• _Work to be completed_: Reproduce every entry word for word. Drop all pictures from the copy.
<<<<
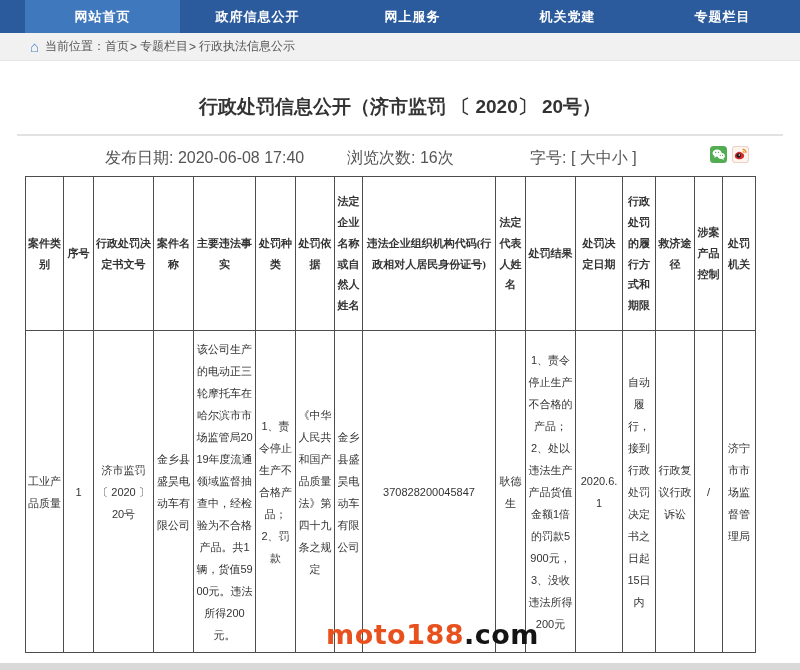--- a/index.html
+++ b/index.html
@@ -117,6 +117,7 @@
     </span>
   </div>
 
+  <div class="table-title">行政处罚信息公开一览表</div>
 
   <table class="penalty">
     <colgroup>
>>>>
• _Problem solution_:
--- a/index.html
+++ b/index.html
@@ -117,6 +117,7 @@
     </span>
   </div>
 
+  <div class="table-title">行政处罚信息公开一览表</div>
 
   <table class="penalty">
     <colgroup>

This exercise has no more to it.